Tuesday, November 11, 2025

The important question PAC is not asking accounting officers

A lawyer with deep knowledge of land law tells a story of an unnecessary tangle he got into with a land board. His application was rejected because the land board required documents that are not stipulated anywhere in the law. Apparently, this was long-established practice at the land board and this was given as the reason why he had to submit such documents. At a point where the officers dug their heels in, he decided to play hard ball, battering them with his legal knowledge, including case law. Taking stock of the situation, the land board in question exempted him and only him from such (unlawful) requirement and processed his application.

A year ago, a group of people tried to register an association with the Registrar of Societies, following instructions given by an officer to the letter. The application forms were submitted to a different officer who, after a four-minute or so review of the application, indicated that some information was missing – something the first officer never brought up. A fresh application was re-submitted to a third officer, who stated everything was in order after reviewing the application and promised that the application would be processed in not too long. However, the letter that came in the mail a month later said that the application had been rejected because it didn’t comply with certain requirements – which requirements the three officers had failed to highlight. At this point, the group just gave up.

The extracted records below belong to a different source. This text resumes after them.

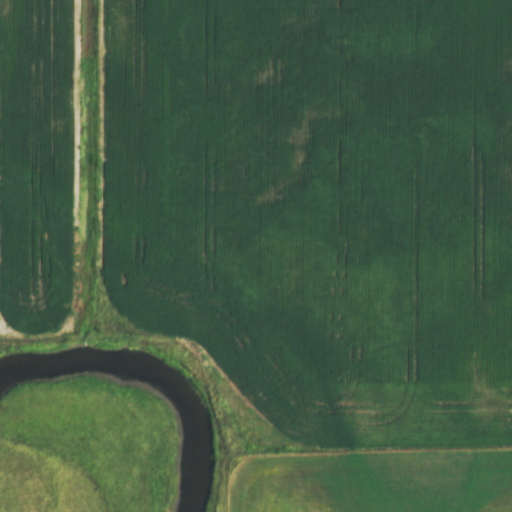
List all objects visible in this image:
river: (141, 383)
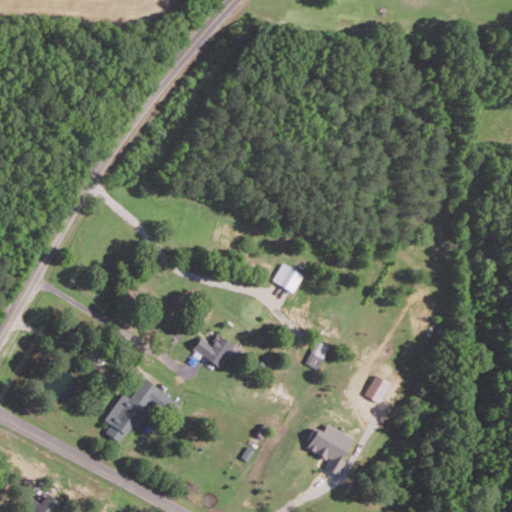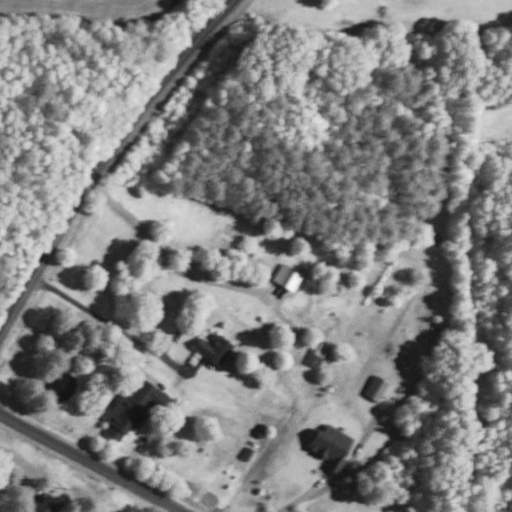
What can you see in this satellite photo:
road: (103, 160)
road: (171, 254)
building: (286, 276)
road: (109, 320)
road: (70, 343)
building: (215, 348)
building: (315, 353)
building: (375, 387)
building: (135, 406)
building: (329, 444)
road: (100, 456)
road: (18, 462)
road: (302, 494)
building: (48, 505)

The common thread that runs through these two anecdotes is the disjunction in operations of the civil service. This is how government operates: even where and when policies and procedures are explicitly laid out in writing, there is always going to be deviation. This deviation happens at institutional, geographic, office or individual level. What one Ministry requires another won’t; within that same ministry, requirements for similar service will differ between an office in Gantsi and another in Mahalapye; within the same office building, there will be different policies and procedures; and which officer you encounter and on what particular day of the week determines what policies and procedures are in effect.

This anomaly happens across the entire civil service – all the more reason the Public Accounts Committee should be using the opportunity of its annual public hearings to ask accounting officers (Permanent Secretaries) about it. No topic is off-limits when these officers appear before the Committee, which is made up of MPs from both the Government Bench and Opposition Bench. As users of government services themselves, members of the Committee would have had the experience of being required to comply with policies and procedures that contradict each other. They would have encountered officers who want to get even with workplace enemies by invalidating what the latter recommended. Of all the questions that Committee members have asked, there is one they typically don’t ask: “Why is it that your Ministry has more than 1000 different policies?” Ironically, some of the operational kinks that are revealed during the hearings attest to use of conflicting policies and procedures within ministries – a problem that the PAC seeks to eliminate.

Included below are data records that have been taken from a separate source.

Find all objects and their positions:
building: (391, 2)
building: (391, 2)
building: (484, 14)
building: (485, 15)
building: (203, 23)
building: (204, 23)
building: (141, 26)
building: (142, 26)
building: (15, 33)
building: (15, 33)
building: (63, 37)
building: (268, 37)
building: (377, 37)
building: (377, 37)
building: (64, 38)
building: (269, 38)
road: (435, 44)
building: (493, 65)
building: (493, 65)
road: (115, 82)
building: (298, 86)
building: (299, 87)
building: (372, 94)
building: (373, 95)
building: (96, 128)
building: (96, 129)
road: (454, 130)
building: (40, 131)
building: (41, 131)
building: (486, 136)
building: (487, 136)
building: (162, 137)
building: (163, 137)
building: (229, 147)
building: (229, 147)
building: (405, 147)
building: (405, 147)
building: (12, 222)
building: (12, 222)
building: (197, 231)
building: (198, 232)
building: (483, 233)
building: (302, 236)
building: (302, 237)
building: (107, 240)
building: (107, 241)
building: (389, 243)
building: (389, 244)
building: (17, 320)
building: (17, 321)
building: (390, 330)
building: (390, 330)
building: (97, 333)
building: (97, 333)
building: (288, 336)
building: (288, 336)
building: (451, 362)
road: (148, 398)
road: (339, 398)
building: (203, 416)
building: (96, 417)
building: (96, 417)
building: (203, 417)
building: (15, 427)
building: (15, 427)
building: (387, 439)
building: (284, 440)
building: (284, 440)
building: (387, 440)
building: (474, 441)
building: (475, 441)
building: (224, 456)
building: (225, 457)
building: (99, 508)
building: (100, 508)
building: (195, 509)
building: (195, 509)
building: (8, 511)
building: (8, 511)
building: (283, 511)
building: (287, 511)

It is also ironic that the accounting officers themselves are not doing anything about a system that they are victims of at a personal level. Away from their fiefdoms they are treated like everybody else and depending on what they day of the week they seek particular service and what officer they encounter, they also have to deal with a lot of uncertainty.  

Generally, there are as many policies and procedures as there are civil servants within a particular office. The latter enables one to make an educated guess of how many policies there are in the civil service. If an office has 15 officers, it would likely have about the same number of diametrically opposed policies and procedures.

As successive editions of the Global Competitiveness Report show, Botswana has a serious labour productivity problem. The use of various and contradictory policies and procedures only serves to compound this problem – some officers may actually seek to deviate from official policy in order that they create opportunity to not work and sneak away from the office. Poor service delivery affects lives and the national economy. An investor who wants to acquire an industrial plot typically has to contend with a slew of unlawful policies and procedures over a protracted period of time.

As Sunday Standard has reported in the past, one aspect of this problem is blatant lawbreaking. One culprit group is the police who are supposed to be custodians of the law but wilfully break it. Nowhere does the law say that motorists can’t give hitchhikers a ride – the law only prohibits charging money for doing so. That notwithstanding, police and bus owners have connived to stop hitchhikers from getting rides at bus stops. With the local police giving a wink and a nod, bus owners actually hire local goons who would be prepared to physically assault those who attempt to catch a ride because the bus company would lose. Nowhere does Botswana say that people should carry national identity cards when they leave their homes but police officers typically stop (especially dark-skinned) people in the street to ask for such cards to prove that they are citizens.

Where policies and procedures that should be similar are not the issue, government department don’t coordinate their operations. Currently, there is a low-scale civil war between the Gaborone City Council and Gaborone police stations over passages in residential areas and speed humps. Town planning regulations require passages between houses to minimise walking distances for pedestrians, not least because walking consumes a lot of energy. However, some residents have, with the support of the local police station, closed off these passages because they harbour criminals. In a related case, GCC erects speed humps as a traffic-calming measure. On the other hand, the police rightly say that these humps are crime hot spots that enable criminals to attack cars slowing down.

Both GCC and the police have very valid points on either issue but one would think that they are domiciled in different countries because they are yet unable to get on the same page on these issues.